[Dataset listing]
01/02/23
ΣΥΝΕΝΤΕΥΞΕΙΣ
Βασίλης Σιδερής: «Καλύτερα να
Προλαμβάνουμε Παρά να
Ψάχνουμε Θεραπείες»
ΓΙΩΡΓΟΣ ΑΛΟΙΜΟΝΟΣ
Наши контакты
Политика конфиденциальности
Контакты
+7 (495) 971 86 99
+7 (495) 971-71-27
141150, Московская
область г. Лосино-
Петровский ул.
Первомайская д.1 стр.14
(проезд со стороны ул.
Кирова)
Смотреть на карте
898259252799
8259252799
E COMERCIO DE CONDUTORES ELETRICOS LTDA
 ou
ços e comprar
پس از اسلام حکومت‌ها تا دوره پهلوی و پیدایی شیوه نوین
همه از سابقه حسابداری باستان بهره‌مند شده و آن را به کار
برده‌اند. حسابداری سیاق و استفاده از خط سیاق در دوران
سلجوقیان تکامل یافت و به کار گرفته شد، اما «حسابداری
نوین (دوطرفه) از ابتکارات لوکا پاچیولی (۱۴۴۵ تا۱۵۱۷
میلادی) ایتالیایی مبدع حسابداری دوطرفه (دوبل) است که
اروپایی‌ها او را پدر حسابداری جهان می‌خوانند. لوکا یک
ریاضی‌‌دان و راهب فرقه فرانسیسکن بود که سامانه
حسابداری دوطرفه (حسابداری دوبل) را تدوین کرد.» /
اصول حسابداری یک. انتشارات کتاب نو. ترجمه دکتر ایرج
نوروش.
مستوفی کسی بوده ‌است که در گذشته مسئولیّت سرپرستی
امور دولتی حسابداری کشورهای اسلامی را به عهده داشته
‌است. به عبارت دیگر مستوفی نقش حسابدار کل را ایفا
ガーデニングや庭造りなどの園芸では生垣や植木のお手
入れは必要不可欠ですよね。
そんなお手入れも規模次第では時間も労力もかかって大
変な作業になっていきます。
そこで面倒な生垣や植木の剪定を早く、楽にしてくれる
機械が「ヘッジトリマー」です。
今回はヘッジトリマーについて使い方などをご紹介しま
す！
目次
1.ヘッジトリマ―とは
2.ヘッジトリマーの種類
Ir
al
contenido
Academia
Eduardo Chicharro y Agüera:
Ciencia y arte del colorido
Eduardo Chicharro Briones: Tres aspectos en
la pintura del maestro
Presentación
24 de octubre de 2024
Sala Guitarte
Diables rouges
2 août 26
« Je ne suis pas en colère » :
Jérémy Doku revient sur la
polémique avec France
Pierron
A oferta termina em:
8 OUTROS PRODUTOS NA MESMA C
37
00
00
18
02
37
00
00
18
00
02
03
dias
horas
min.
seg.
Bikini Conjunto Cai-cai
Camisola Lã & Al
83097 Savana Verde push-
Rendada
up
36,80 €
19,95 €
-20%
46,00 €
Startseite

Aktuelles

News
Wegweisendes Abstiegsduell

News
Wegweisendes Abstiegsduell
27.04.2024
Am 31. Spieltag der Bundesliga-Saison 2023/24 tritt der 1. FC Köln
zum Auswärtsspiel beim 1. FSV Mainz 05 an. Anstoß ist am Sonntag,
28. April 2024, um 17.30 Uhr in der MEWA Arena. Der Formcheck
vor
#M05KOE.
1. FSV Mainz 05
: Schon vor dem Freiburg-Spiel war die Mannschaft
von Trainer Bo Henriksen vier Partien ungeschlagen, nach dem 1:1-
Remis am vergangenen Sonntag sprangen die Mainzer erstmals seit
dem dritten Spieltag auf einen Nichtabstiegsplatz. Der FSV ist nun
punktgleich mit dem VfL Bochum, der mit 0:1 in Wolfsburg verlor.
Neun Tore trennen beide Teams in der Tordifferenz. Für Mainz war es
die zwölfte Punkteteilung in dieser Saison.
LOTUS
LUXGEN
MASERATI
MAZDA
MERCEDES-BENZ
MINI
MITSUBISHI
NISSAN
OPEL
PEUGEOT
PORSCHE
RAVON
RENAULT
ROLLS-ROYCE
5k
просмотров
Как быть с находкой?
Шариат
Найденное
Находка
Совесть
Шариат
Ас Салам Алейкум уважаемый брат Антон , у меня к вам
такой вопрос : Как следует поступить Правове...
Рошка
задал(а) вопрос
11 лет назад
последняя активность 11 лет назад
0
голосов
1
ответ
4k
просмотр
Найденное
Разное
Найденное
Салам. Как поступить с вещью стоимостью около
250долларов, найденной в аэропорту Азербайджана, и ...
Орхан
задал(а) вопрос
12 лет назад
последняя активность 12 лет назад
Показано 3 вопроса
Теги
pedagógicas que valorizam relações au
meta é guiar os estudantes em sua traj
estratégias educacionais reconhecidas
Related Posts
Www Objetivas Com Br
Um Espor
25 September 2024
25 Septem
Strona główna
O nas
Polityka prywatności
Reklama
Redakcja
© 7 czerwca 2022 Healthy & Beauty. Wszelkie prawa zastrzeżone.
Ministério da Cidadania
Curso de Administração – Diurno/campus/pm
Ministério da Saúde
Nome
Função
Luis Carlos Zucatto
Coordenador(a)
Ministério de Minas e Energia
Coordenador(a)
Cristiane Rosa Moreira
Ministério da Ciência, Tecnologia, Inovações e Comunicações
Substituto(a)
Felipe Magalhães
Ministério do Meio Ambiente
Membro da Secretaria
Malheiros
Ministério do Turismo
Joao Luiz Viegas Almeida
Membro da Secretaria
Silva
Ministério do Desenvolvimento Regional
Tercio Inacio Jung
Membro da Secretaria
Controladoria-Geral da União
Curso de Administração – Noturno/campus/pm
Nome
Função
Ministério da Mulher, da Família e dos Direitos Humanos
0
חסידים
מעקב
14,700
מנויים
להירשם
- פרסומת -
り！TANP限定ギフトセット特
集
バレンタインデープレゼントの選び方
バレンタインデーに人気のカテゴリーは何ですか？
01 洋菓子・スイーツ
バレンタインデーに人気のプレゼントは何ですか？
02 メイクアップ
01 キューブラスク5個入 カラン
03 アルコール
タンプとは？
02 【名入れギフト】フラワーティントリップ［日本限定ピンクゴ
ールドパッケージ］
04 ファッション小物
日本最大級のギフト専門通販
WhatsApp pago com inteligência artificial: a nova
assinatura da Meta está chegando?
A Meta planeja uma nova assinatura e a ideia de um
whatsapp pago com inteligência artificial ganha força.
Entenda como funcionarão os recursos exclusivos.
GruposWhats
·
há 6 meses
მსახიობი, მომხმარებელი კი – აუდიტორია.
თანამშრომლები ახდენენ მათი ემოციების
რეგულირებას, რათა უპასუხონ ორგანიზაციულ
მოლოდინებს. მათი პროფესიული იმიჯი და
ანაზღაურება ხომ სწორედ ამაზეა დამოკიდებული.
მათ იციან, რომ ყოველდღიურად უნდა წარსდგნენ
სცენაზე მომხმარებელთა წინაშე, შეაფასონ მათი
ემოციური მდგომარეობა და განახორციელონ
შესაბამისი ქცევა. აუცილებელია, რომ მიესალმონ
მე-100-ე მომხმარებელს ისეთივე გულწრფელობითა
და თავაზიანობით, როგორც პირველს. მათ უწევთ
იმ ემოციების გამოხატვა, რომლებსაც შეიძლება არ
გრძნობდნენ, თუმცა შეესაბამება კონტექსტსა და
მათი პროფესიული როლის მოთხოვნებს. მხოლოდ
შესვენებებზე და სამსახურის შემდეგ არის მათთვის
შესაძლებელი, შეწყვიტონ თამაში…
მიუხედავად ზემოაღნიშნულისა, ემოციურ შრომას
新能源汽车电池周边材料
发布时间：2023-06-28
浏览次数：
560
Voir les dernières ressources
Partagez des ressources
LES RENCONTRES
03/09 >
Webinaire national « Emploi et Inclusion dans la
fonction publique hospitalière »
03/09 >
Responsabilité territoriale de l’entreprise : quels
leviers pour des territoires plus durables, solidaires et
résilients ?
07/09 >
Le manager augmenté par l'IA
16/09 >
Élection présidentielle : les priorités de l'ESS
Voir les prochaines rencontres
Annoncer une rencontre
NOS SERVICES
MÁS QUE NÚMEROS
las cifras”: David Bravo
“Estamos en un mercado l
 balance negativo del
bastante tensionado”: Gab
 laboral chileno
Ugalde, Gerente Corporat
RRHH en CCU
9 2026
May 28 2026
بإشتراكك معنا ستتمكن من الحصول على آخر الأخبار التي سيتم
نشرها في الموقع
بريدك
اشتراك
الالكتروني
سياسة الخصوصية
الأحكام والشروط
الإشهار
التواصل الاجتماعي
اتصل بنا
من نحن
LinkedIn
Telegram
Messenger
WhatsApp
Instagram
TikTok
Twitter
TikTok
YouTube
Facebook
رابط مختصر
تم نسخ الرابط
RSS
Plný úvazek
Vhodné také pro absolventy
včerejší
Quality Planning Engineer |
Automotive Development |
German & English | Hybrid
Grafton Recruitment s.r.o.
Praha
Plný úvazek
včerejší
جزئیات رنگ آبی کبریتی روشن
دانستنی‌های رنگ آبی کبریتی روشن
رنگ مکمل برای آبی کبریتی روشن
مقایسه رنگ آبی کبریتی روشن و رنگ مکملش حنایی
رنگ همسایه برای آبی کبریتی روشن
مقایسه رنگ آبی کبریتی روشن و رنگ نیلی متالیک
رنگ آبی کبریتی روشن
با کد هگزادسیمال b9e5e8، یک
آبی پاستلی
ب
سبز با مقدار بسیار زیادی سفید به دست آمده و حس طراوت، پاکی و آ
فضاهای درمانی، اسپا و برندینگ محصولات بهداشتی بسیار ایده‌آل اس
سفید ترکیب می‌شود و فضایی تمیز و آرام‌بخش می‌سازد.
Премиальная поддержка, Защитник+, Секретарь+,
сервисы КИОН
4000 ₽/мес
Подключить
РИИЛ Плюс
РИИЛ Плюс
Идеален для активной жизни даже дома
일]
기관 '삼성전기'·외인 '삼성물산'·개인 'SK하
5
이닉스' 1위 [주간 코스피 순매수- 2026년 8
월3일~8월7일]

> [TASK DETAILS] Reproduce the lines of the listing verbatim, starting at the first line and ending at the line that contains "898259252799", with both ends included.

> [OUTPUT BELOW]
01/02/23
ΣΥΝΕΝΤΕΥΞΕΙΣ
Βασίλης Σιδερής: «Καλύτερα να
Προλαμβάνουμε Παρά να
Ψάχνουμε Θεραπείες»
ΓΙΩΡΓΟΣ ΑΛΟΙΜΟΝΟΣ
Наши контакты
Политика конфиденциальности
Контакты
+7 (495) 971 86 99
+7 (495) 971-71-27
141150, Московская
область г. Лосино-
Петровский ул.
Первомайская д.1 стр.14
(проезд со стороны ул.
Кирова)
Смотреть на карте
898259252799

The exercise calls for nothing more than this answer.